Task item – The answer should hold every line of the listing, unchanged and free of images.

Material to process Block Start

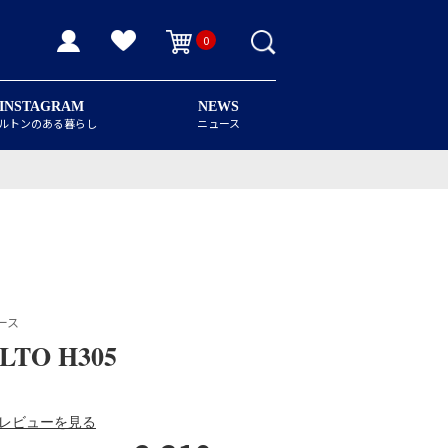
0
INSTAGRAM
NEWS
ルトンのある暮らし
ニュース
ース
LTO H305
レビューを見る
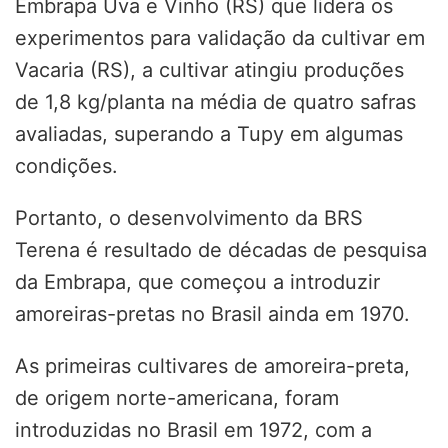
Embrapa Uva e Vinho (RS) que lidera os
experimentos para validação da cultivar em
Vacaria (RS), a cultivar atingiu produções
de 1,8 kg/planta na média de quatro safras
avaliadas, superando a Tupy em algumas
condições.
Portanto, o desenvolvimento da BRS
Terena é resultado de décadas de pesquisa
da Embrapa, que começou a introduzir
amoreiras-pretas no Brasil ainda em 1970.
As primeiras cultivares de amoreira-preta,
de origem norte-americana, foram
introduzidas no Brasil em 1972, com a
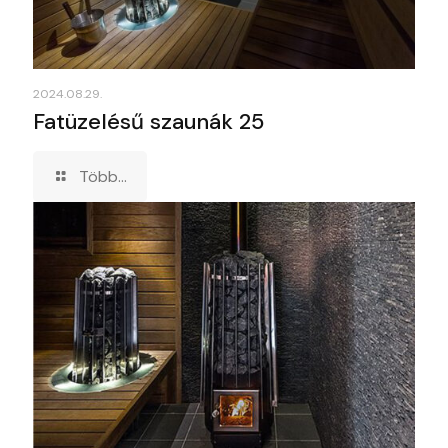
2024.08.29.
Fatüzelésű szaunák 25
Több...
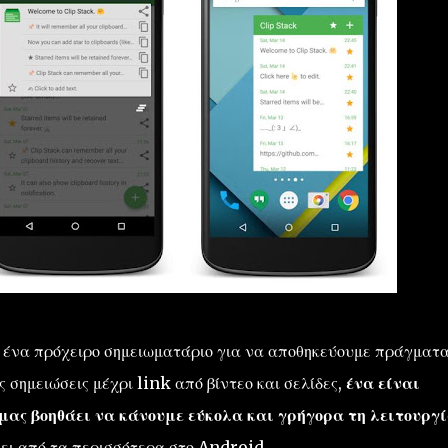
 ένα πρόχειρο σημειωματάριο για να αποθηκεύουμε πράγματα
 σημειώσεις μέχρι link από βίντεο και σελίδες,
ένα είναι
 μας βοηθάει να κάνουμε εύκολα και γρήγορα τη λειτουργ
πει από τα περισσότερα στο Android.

Material to process Block End

Solution for this task –
0
INSTAGRAM
NEWS
ルトンのある暮らし
ニュース
ース
LTO H305
レビューを見る
Embrapa Uva e Vinho (RS) que lidera os
experimentos para validação da cultivar em
Vacaria (RS), a cultivar atingiu produções
de 1,8 kg/planta na média de quatro safras
avaliadas, superando a Tupy em algumas
condições.
Portanto, o desenvolvimento da BRS
Terena é resultado de décadas de pesquisa
da Embrapa, que começou a introduzir
amoreiras-pretas no Brasil ainda em 1970.
As primeiras cultivares de amoreira-preta,
de origem norte-americana, foram
introduzidas no Brasil em 1972, com a
2024.08.29.
Fatüzelésű szaunák 25
Több...
 ένα πρόχειρο σημειωματάριο για να αποθηκεύουμε πράγματα
 σημειώσεις μέχρι link από βίντεο και σελίδες,
ένα είναι
 μας βοηθάει να κάνουμε εύκολα και γρήγορα τη λειτουργ
πει από τα περισσότερα στο Android.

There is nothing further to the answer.